Sastraliman di Tengah Pandemi dan Doa Untuk Bunda Cammana
Dengan jumlah peserta sangat terbatas, malam ini Sabtu 5 September 2020 berlangsung forum diskusi Sastraliman yang digelar Majalah Sastra Sabana di Rumah Maiyah Kadipiro Yogyakarta.
Acara ini sekaligus dimaksudkan untuk merilis Majalah Sabana No. 13 Tahun 2020 yang kali ini diterbitkan secara online dan bisa teman-teman download di sini.
Majalah Sabana edisi baru ini sendiri bertajuk “Sastra Di Tengah Pandemi”. Sekaitan dengan tema pandemi di mana seperti dilakukan Sastraliman malam ini yakni audiens memang sengaja dibatasi, Mbah Nun bercerita bahwa sejak di pondok dulu beliau biasa menghadapi audiens yang beragam. Seminggu sekali bisa seratus hingga dua ratus santri. Sebulan sekali bisa berpidato di depan seribu lebih orang. Sampai kemudian di era Maiyahan atau Sinau Bareng dengan masyarakat berjumlah tiga puluhan ribu orang, dan malam ini hanya dua puluhan orang.

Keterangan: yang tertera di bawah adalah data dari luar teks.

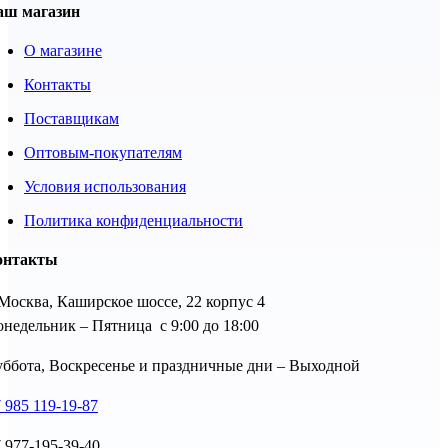
аш магазин
О магазине
Контакты
Поставщикам
Оптовым-покупателям
Условия использования
Политика конфиденциальности
онтакты
 Москва, Каширское шоссе, 22 корпус 4
недельник – Пятница с 9:00 до 18:00
ббота, Воскресенье и праздничные дни – Выходной
 985 119-19-87
 977-195-39-40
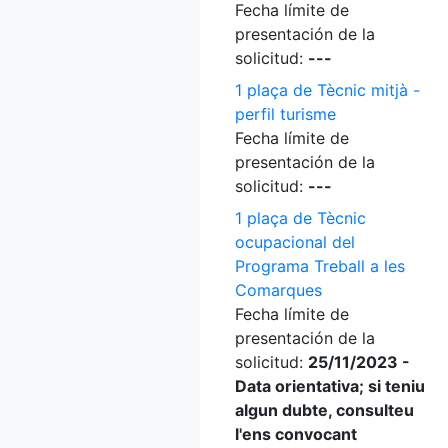
Fecha límite de
presentación de la
solicitud:
---
1 plaça de Tècnic mitjà -
perfil turisme
Fecha límite de
presentación de la
solicitud:
---
1 plaça de Tècnic
ocupacional del
Programa Treball a les
Comarques
Fecha límite de
presentación de la
solicitud:
25/11/2023 -
Data orientativa; si teniu
algun dubte, consulteu
l'ens convocant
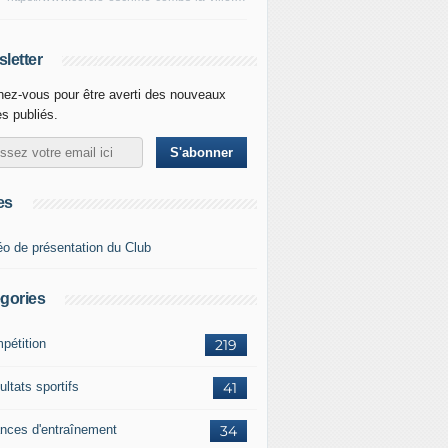
letter
ez-vous pour être averti des nouveaux
es publiés.
es
éo de présentation du Club
gories
pétition
219
ltats sportifs
41
nces d'entraînement
34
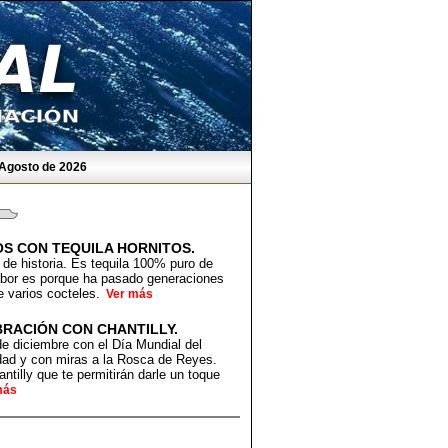
 Agosto de 2026
OS CON TEQUILA HORNITOS.
de historia. Es tequila 100% puro de
sabor es porque ha pasado generaciones
e varios cocteles.
Ver más
BRACIÓN CON CHANTILLY.
 de diciembre con el Día Mundial del
dad y con miras a la Rosca de Reyes.
tilly que te permitirán darle un toque
más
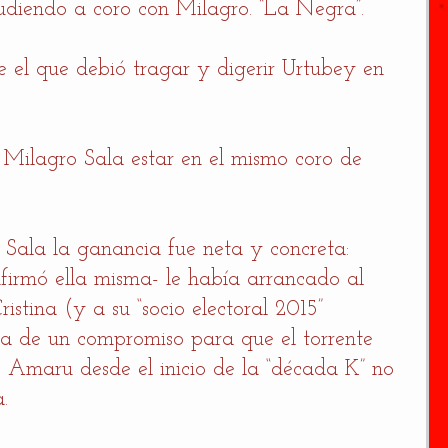
diendo a coro con Milagro. “La Negra”. 
e el que debió tragar y digerir Urtubey en 
Milagro Sala estar en el mismo coro de 
Sala la ganancia fue neta y concreta: 
irmó ella misma- le había arrancado al  
istina (y a su “socio electoral 2015” 
ma de un compromiso para que el torrente 
 Amaru desde el inicio de la “década K” no 
. 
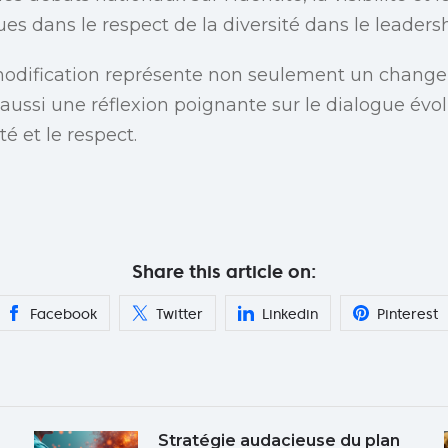
ues dans le respect de la diversité dans le leadersh
 modification représente non seulement un chang
aussi une réflexion poignante sur le dialogue évolu
té et le respect.
Share this article on:
Facebook
Twitter
Linkedin
Pinterest
Stratégie audacieuse du plan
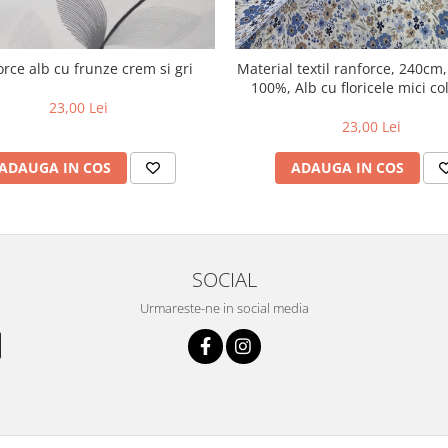
rce alb cu frunze crem si gri
Material textil ranforce, 240c
100%, Alb cu floricele mici col
albastru
23,00 Lei
23,00 Lei
ADAUGA IN COS
ADAUGA IN COS
SOCIAL
Urmareste-ne in social media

Apa yang diceritakan Mbah Nun adalah tidak ada perubahan perasaan apapun dengan jumlah audiens berapa saja. Bagaiamana bisa? Mbah Nun mengatakan, “Itu karena saya adalah anaknya Ibu saya”. Maksudnya adalah dulu tahun 1982, Mbah Nun pernah terfetakompli diminta kampanye untuk suatu partai politik, padahal tidak ada kesepakatan untuk itu, dan itu bisa tidak menguntungkan bagi Mbah Nun sendiri karena bisa dianggap berafiliasi kepada salah satu parpol. Sampai kemudian, Beliau curhat kepada Ibu Halimah yang intinya harus bagaimana.
Ibu Halimah menyarankan dan meyakinkan bahwa tak apa-apa yang penting berbuat atau mengatakan yang baik di manapun, dengan siapapun, dengan berapapun orang. Dari situlah, Mbah Nun menemukan jalan keluar dan prinsip yang dapat dijadikan pijakan. Diproyeksikan ke dalam situasi pandemi yang salah satu implikasinya adalah pembatasan kegiatan umum, Mbah Nun mengatakan tak masalah dengan semua itu, sebab yang terpenting adalah tetap fokus berbuat baik dan berkarya.
Sastraliman malam ini dibuka dengan pembacaan puisi oleh Mbak Widya dan Pak Mustofa W Hasyim. Sebagai pemandu acara adalah Pak Budi Sardjono. Sementara itu, Pak Iman Budhi Santosa menyampaikan pengantar. Di antara yang disampaikan Pak Iman adalah pentingnya setiap individu punya kedaulatan sikap, dalam hal ini tentang Covid-19. Mengenai ajakan Pak Iman ini, Mbah Nun bersepakat sekalipun hal itu pasti tidak bisa diterapkan secara sosial. Di sinilah, Mbah Nun lantas mengatakan bahwa salah satu siksaan yang sedang kita alami adalah kenyataan bahwa kita tak punya mekanisme kolektif untuk menyatukan pendapat tentang Covid-19.
Para peserta yang hadir yang sedikit ini sangat menikmati suasana diskusi kecil Sastraliman malam ini. Di tengah diskusi ini, Mbah Nun mendapat kabar bahwa Ibunda Cammana di Mandar sedang dirawat di Puskesmas Limboro sehingga kemudian beliau mengajak seluruh hadirin untuk berdoa bagi Bunda Cammana dengan membaca surat Al-Fatihah tiga kali dan lima ayat pertama surat Al-Fath. Doa ini sekaligus menutup acara diskusi Sastraliman malam ini tepat pada pukul 22.00 WIB.